Monday, June 2, 2014

Chocolate Boxes

Looking  at noun-noun compounds in the representation language associated to TIL (Textual Inference Logic, described in Contexts for Quantification)  and trying to decide which modifications one should make to the Abstract Knowledge Representation(AKR) treatment, if any.

1. AKR takes the view that given a noun-noun compound (like 'chocolate box') there is a relation between the two nouns, which we don't know what it is, (only using language), so we leave it unspecified.

2. So  whether we want to talk about :
{a Brad Pitt movie}
{a Tarantino movie}
{a James Bond movie}
{a tv program}
{a tv show}
{a birth certificate}
{a chocolate box}

We want to say that the representation of the noun-noun compound should be something like:
role(nn_element, HEAD, MOD)
instantiable(HEAD, cxt)
instantiable(MOD, cxt)
where MOD is the modifier noun.

3. Certain noun-noun compounds are lexicalized by WordNet such as {birth_certificate} or {tv_show}, so they correspond to a single concept as far as WordNet is concerned.
Clearly the line between noun-noun compounds that should be lexicalized in any generic ontology and the ones that should not is a very fluid one. Many people complain that WordNet does not have all the nn-compounds it should and the literature on nn-compounds (but more generally in multi-word expressions) is huge.

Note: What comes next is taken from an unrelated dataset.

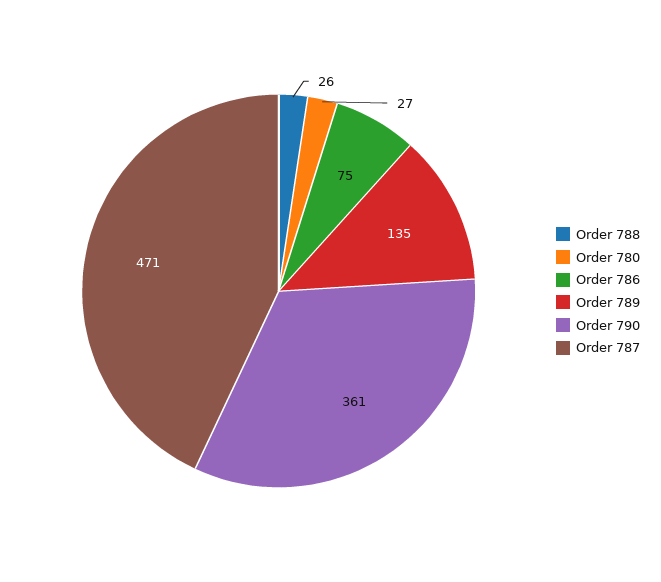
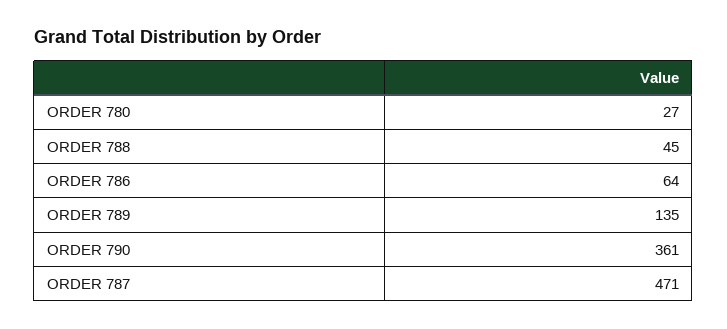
Order 788: 26 -> 45
Order 786: 75 -> 64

4. AKR embraces ambiguity, so it says that sometimes a lexicalization is a good idea and sometimes it isn't. ( the chocolate box above is not merely a box containing chocolates, it is also a box made of chocolate...) Hence AKR produces two solutions for compounds that are lexicalized like {a birth certificate}

a birth certificate
% Choices:
[choice([A1,A2], 1)
Conceptual Structure:
Contextual Structure:

The representation  above has two solutions: we have one concept in the solution that says that {birth_certificate} is a single entity,  and two concepts in the more generic interpretation of birth certificate that says that there is a noun "birth" and a noun "certificate" and we don't know what exactly is the relationship between the two.

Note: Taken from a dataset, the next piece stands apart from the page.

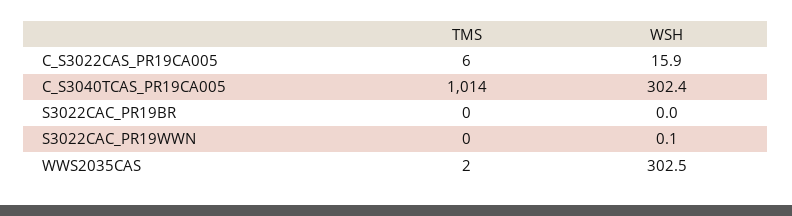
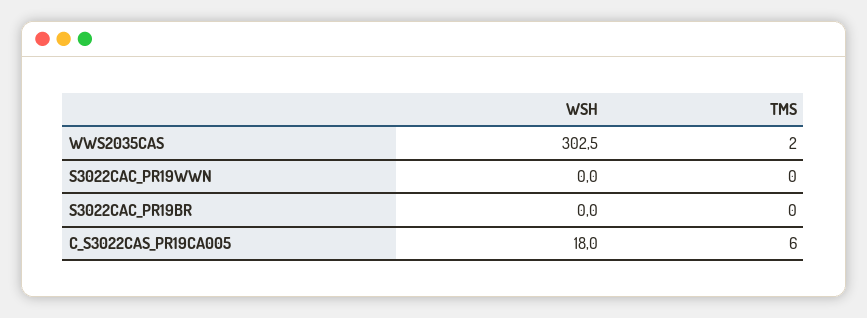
WSH, C_S3022CAS_PR19CA005: 15.9 -> 18
TMS, C_S3040TCAS_PR19CA005: 1014 -> none
WSH, C_S3040TCAS_PR19CA005: 302.4 -> none
WSH, S3022CAC_PR19WWN: 0.1 -> 0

5.  It's clear that if I say  {a Tarantino movie} I want to have two concepts, one concept for `Tarantino' which someone else should be able to say is a movie director and two, a movie that  hopefully is vaguely associated with Tarantino. and again hopefully someone else will  decide which one is the relationship between the two concepts.

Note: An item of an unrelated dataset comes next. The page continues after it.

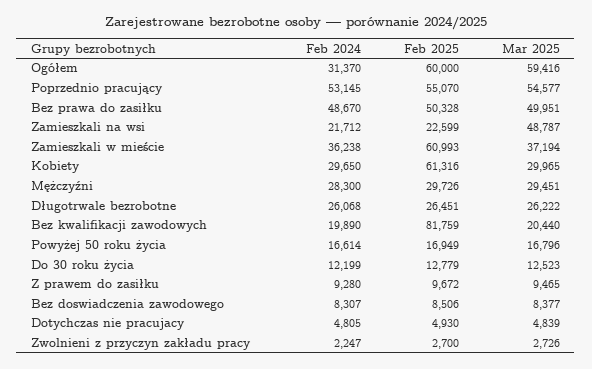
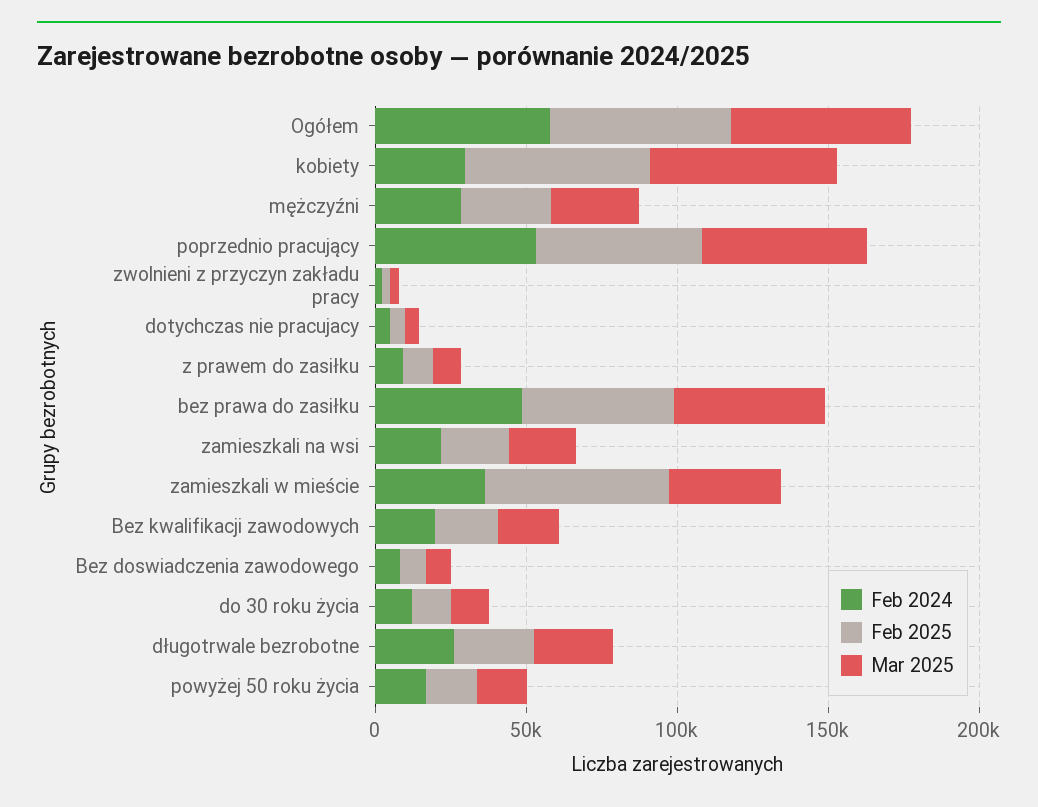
Feb 2024, Ogółem: 31370 -> 60000
Mar 2025, Zamieszkali na wsi: 48787 -> 20000
Mar 2025, Kobiety: 29965 -> 60000
Feb 2025, Bez kwalifikacji zawodowych: 81759 -> 20000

When nn-compounds are lexicalized (like birth-certificate or tv-show) then maybe there is only a single concept, but it seems that there should be a range, some expressions really a single concept, others very weak relation between the nouns and others between the extremes.

6. This is   more complicated for "media genres", as sometimes one of the nouns stands in for the compound: thus {a documentary movie} maybe  should be equivalent to {a documentary}, and if documentary is a genre that applies to other media (e.g. a radio documentary), how should the mapping be that makes documentary the same as documentary movie, but independent enough to produce a sensible mapping for {radio documentary}?

 It seems to me that, in principle the semantic mapping should produce for  any nn-compound a pair of concepts: the concepts associated to the  HEAD noun,  and MOD(ifier) noun and an {underspecified relation between these} concepts, that gets resolved. Either:

A. It  transforms the two concepts into a single one (if the concept is lexicalized), e.g  {a tv show} should produce simply the ontological concept  TVShow and not an ambiguity between the generic relation  between nouns
(role(nn_element,show-7,TV-4)) and the lexicalized concept

B. Or it produces the right relationship in the ontology between the concepts  if such exists

C. Or it produces a clear relation (Rel X) between the conepts, so that we know that we need to try to find out what this relation is.

This is to be contrasted to a noun phrase like an adjective-noun compound such a {a French actress} or {a hungry boy} that should always produce only one concept (the one for the HEAD noun) while the concept for the modifier, well, it just modifies the head.

Thus  the mapping to the ontology for a phrase like {a French actress} should always go to a concept
for actress, suitably modified by whatever meaning we think the adjective brings in.